A whirlwind three months

I’m back! After a whirlwind three months of ups and downs and catching up with old friends.  I thank my Old Mate from the Pub for his hard work. In fact, I almost feel like handing my old Royal typewriter over to him, so he can continue his good work.

So I went to the America’s Cup in Barcelona for the entirety of the Regatta. I had a reasonably decent apartment about 10 minutes walk from the downtown yachting action, as I wanted to live the Spanish life for a little while. Not too much touring around, just enjoying the local neighbourhood, the local cafes and restaurants and supermarkets. The second-hand  shops, markets and every other place that makes up a grand city like Barcelona. I camped myself down in the fan zone for every day’s racing, the Louis Vuitton Regatta and the actual America’s Cup which was virtually six weeks of sailing. It was bliss.

# # # # # # #

** REQUIRED TASKS **
(1) In the passage on the America's Cup stay, why did the writer take an apartment about ten minutes' walk from the downtown yachting action?
(2) Write out the passage on the America's Cup stay between "I’m back! After" and "his good work.", inclusive.

** DATASET EXCERPTS **
# # # # # # #

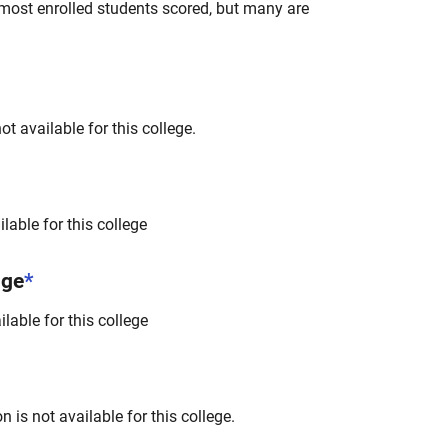
most enrolled students scored, but many are
t available for this college.
lable for this college
nge
*
lable for this college
 is not available for this college.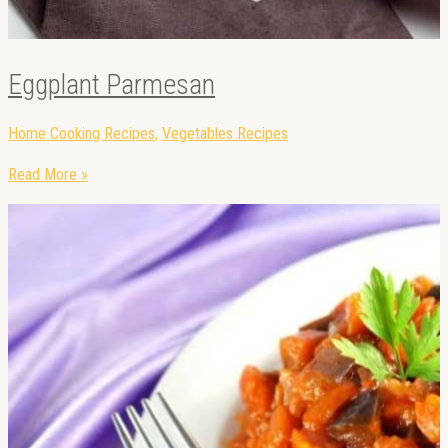
Eggplant Parmesan
Home Cooking Recipes
,
Vegetables Recipes
Read More »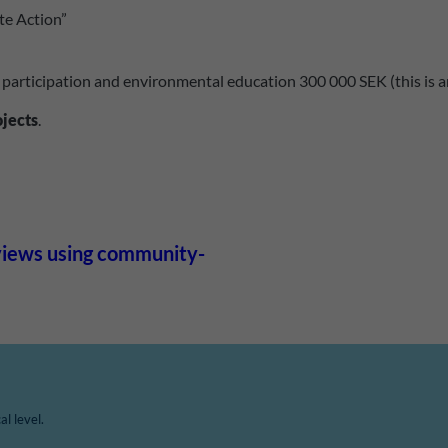
te Action”
 participation and environmental education 300 000 SEK (this is an
ojects
.
eviews using community-
l level.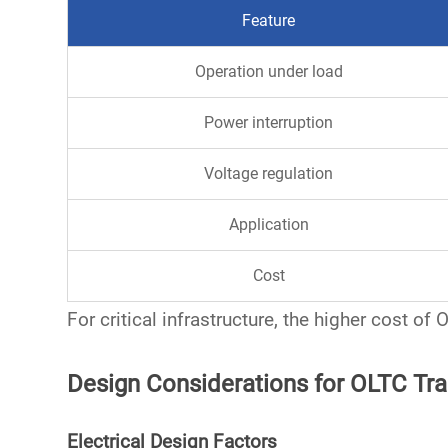
Feature
Operation under load
Power interruption
Voltage regulation
Application
Cost
For critical infrastructure, the higher cost of
Design Considerations for OLTC Tr
Electrical Design Factors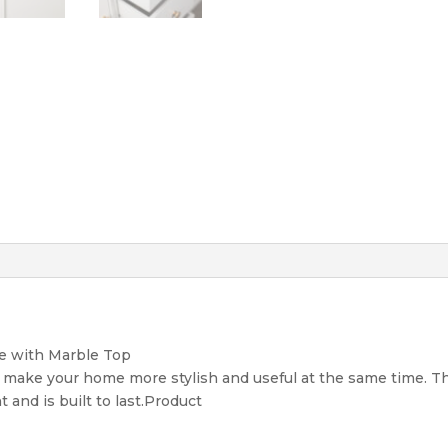
e with Marble Top
o make your home more stylish and useful at the same time. T
 and is built to last.Product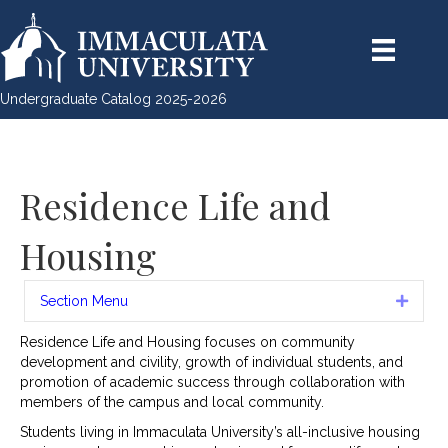
Undergraduate Catalog 2025-2026
Residence Life and
Housing
Section Menu
Expan
Residence Life and Housing focuses on community
development and civility, growth of individual students, and
promotion of academic success through collaboration with
members of the campus and local community.
Students living in Immaculata University’s all-inclusive housing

# # # # # # #

** TASK-BY-TASK OUTPUTS **
(1) The writer chose that apartment in order to live the Spanish life for a little while.

(2)
I’m back! After a whirlwind three months of ups and downs and catching up with old friends.  I thank my Old Mate from the Pub for his hard work. In fact, I almost feel like handing my old Royal typewriter over to him, so he can continue his good work.